◆ Task prompt
What is needed is a copy of each line in the listing that contains "HexFormer".

(Beginning of Supplied entries)

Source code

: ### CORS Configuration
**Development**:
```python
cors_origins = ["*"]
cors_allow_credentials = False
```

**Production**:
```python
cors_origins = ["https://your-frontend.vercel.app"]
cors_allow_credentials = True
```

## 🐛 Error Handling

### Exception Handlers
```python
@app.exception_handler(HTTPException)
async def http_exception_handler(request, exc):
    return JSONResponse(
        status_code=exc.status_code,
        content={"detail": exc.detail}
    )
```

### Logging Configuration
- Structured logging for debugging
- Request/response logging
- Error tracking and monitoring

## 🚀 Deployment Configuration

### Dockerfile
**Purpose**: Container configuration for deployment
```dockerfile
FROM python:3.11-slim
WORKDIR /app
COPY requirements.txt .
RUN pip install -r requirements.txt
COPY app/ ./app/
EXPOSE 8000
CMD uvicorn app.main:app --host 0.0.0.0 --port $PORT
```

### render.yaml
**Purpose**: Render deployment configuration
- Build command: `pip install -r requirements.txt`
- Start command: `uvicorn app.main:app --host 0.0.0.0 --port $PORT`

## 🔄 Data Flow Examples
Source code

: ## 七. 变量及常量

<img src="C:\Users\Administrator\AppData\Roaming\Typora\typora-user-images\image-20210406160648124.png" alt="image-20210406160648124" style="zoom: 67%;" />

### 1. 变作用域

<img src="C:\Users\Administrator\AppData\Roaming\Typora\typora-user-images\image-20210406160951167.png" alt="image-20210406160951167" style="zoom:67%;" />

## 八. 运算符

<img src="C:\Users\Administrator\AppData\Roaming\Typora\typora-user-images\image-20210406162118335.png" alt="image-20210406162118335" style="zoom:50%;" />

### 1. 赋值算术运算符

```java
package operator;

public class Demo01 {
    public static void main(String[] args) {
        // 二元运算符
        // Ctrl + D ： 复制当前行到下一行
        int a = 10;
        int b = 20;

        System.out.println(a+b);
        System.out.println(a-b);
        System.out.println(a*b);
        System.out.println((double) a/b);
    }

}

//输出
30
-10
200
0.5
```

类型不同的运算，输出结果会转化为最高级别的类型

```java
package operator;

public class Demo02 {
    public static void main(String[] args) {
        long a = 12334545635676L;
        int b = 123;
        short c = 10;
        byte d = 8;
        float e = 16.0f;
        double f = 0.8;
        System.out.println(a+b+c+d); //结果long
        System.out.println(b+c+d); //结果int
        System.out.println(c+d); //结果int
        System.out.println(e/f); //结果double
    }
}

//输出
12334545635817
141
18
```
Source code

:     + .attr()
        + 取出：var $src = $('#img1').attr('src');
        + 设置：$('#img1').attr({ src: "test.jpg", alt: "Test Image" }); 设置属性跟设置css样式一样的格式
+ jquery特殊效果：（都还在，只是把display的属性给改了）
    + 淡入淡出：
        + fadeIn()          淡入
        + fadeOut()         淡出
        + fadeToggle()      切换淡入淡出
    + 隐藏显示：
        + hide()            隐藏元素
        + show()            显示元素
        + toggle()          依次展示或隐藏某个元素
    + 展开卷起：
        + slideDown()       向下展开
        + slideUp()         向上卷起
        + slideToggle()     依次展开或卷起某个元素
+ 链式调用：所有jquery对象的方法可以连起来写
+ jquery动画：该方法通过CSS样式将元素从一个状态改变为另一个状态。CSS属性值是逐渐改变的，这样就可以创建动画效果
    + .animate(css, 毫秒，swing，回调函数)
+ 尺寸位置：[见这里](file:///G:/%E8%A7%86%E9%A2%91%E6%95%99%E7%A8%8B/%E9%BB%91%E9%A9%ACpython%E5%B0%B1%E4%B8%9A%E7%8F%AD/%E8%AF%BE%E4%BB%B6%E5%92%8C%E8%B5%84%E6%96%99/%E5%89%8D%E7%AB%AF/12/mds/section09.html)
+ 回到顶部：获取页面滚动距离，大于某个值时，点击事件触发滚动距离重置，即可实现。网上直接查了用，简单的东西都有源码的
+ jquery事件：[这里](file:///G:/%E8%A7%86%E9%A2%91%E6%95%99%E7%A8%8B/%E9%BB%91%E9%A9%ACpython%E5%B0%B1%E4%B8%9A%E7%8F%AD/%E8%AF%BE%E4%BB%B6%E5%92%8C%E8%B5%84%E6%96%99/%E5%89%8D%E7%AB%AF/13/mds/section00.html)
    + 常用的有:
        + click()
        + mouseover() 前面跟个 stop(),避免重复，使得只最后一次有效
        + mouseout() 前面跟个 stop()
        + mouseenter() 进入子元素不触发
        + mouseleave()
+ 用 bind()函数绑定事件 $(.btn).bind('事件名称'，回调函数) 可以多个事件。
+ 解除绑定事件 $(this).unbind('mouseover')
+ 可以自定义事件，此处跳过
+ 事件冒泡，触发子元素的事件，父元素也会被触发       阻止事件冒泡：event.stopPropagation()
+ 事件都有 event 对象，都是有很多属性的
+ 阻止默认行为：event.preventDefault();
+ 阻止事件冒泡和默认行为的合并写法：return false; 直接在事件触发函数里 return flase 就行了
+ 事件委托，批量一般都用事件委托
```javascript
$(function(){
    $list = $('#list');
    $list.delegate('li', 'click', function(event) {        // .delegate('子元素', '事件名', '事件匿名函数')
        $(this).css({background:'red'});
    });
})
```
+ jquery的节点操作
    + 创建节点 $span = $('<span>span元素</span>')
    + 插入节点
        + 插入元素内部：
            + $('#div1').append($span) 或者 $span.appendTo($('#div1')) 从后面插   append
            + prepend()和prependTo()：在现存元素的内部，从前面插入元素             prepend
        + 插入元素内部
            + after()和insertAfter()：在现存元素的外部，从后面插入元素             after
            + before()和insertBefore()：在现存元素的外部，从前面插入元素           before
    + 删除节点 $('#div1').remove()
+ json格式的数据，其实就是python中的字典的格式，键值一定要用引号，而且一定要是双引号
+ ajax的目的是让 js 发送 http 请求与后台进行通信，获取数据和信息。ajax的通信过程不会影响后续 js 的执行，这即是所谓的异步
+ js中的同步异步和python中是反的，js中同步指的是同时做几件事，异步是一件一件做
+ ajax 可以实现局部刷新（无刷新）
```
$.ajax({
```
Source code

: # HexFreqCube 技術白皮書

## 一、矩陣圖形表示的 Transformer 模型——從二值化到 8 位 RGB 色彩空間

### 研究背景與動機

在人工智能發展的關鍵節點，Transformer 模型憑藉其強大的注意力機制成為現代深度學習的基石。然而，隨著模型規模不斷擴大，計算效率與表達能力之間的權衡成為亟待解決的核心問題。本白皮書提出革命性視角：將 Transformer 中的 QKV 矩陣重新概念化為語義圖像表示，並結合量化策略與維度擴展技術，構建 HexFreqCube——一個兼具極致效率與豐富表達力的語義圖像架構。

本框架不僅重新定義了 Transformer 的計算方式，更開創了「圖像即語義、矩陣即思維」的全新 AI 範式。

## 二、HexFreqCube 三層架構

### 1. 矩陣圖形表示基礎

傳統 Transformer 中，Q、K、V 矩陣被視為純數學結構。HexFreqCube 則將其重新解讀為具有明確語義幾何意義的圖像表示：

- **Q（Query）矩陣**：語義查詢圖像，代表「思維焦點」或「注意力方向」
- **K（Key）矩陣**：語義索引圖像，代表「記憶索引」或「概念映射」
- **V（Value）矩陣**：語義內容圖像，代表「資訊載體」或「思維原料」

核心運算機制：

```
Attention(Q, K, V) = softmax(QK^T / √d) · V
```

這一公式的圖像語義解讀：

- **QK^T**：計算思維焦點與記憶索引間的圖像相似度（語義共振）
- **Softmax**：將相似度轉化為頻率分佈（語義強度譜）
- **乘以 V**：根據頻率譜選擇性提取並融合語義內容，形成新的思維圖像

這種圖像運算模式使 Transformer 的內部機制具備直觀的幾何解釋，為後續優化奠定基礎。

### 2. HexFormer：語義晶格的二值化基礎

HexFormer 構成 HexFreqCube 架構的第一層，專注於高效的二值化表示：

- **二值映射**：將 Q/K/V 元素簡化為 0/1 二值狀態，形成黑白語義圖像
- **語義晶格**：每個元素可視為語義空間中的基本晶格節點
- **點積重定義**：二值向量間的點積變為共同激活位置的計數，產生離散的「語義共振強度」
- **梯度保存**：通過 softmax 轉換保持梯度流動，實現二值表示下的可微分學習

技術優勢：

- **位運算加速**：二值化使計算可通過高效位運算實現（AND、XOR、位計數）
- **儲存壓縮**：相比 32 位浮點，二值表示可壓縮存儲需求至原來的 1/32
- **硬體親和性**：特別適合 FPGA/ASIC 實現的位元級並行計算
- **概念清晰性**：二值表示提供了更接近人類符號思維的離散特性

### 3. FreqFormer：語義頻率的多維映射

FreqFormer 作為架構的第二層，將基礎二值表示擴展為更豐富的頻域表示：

(End of Supplied entries)

◆ Result of this exercise
### 2. HexFormer：語義晶格的二值化基礎
HexFormer 構成 HexFreqCube 架構的第一層，專注於高效的二值化表示：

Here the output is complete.